*Activities:*
1. Could you transcribe the passage about the song "Her," starting with "Music video" and going on through "and Vaugh Oliver."?
2. Does the passage about the song "Her" agree with each statement below? Answer yes or no for each, and quote the deciding words from the passage.
(a) The song was released on August 15, 2022.
(b) The song comes from Megan Thee Stallion's debut studio album.
(c) Music critics gave the song generally negative reviews.
+++ Source passage +++
Single by Megan Thee Stallion

from the album Traumazine
- Released: August 15, 2022
- Genre: Hip house
- Length: 2:17
- Label: 1501 Certified; 300;
- Songwriters: Megan Pete; Alex Petit; Kiowa Roukema; Malibu Babie; Vaughn Oliver;
- Producers: CashMoneyAP; YoungKio; Babie; Oliver;

Megan Thee Stallion singles chronology
| "Pressurelicious" (2022) | "Her" (2022) | "Bongos" (2023) |

Music video
- "Her" on YouTube

= Her (song) =

2022 single by Megan Thee Stallion

"Her" is a song by American rapper-songwriter Megan Thee Stallion from her second studio album Traumazine (2022). The song was released on August 15, 2022, and was produced by CashMoneyAP, YoungKio, Malibu Babie and Vaugh Oliver.

==Composition==
"Her" is a hip house song that finds Megan Thee Stallion boastfully rapping about her pride as a woman, as well as dismissing her haters and negative criticism toward her.
Craig Jenkins of Vulture described the song as starting with "'80s-party-rap bars but switches to Biggie flows in verse two."

==Critical reception==
The song received generally positive reviews from music critics. Abby Jones of Consequence praised the song, writing, "'Her' is upbeat, but where Good News felt like she was brushing off the pain, the new song sounds like she's finding the light at the end of the tunnel after she's finally processed it all." Adrianne Reece of Elite Daily wrote, "Though the lyrics are simple, the rapper's charismatic delivery accentuates the track's throbbing production in the grooviest way. Seriously, there's no way you can listen to this rightfully boastful number without belting the chorus."

==Live performances==
On August 12, 2022, Megan Thee Stallion performed the song on Good Morning America.
+++ Supplied information +++
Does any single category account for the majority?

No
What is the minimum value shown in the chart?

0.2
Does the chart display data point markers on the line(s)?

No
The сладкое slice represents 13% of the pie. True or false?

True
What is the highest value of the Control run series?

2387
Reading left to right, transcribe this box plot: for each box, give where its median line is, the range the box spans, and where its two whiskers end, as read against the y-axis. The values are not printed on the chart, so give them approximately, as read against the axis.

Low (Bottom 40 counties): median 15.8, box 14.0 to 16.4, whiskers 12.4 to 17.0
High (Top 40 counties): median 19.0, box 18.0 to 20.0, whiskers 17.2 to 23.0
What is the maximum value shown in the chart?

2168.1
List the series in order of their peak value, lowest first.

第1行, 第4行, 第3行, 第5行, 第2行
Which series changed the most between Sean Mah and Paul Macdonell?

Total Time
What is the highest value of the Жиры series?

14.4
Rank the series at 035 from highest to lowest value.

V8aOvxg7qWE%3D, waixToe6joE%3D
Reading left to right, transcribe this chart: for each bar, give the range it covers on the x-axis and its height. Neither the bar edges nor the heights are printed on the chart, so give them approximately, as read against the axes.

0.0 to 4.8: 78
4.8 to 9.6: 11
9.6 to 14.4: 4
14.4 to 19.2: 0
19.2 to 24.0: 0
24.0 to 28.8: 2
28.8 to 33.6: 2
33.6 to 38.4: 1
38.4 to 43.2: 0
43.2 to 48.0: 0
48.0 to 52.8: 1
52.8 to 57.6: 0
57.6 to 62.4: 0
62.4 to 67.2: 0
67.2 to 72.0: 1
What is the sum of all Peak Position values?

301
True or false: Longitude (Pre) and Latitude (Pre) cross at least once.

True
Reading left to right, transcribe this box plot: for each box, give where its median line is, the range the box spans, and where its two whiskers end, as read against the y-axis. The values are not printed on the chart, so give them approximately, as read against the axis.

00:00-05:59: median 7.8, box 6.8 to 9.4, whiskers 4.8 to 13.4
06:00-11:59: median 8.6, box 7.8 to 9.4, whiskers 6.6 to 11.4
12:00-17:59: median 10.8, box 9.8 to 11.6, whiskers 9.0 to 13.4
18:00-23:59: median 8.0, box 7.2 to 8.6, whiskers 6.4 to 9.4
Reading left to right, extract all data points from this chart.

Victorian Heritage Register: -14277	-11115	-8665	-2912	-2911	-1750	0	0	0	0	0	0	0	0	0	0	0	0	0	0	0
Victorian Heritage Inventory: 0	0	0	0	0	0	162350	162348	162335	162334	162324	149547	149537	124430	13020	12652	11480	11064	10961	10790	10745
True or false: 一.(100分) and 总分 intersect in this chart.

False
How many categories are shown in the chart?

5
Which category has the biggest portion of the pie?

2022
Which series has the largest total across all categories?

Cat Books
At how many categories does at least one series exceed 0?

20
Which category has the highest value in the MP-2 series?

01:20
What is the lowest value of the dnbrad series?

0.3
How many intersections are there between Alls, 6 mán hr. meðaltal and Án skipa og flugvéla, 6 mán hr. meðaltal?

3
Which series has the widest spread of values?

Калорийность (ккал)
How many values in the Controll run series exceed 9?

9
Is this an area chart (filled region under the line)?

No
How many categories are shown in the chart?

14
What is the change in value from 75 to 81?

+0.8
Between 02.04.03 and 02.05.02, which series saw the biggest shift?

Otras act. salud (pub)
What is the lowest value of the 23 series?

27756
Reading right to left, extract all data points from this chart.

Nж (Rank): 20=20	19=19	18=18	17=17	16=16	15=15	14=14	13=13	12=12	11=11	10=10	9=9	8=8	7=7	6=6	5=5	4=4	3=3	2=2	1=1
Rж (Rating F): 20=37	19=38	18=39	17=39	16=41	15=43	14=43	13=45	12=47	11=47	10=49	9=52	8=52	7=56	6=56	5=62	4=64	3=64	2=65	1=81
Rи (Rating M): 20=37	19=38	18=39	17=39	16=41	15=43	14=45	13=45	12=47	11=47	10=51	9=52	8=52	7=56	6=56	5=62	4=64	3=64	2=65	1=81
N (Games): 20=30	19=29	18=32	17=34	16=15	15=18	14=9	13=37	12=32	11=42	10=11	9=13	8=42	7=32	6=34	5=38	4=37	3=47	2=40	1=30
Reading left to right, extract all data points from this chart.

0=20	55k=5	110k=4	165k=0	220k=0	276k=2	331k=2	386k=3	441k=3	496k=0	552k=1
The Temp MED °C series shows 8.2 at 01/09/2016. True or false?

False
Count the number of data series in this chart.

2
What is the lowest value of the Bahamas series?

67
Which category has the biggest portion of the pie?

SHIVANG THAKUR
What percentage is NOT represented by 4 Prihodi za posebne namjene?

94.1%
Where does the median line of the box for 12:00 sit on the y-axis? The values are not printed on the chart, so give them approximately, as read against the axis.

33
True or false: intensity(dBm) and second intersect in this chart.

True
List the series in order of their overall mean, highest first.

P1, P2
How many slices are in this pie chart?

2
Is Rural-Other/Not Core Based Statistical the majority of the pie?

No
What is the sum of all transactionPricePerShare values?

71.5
+++
*Answer section:*
1.
Music video
- "Her" on YouTube

= Her (song) =

2022 single by Megan Thee Stallion

"Her" is a song by American rapper-songwriter Megan Thee Stallion from her second studio album Traumazine (2022). The song was released on August 15, 2022, and was produced by CashMoneyAP, YoungKio, Malibu Babie and Vaugh Oliver.

2.
(a) Yes: "The song was released on August 15, 2022"
(b) No: "from her second studio album Traumazine (2022)"
(c) No: "The song received generally positive reviews from music critics."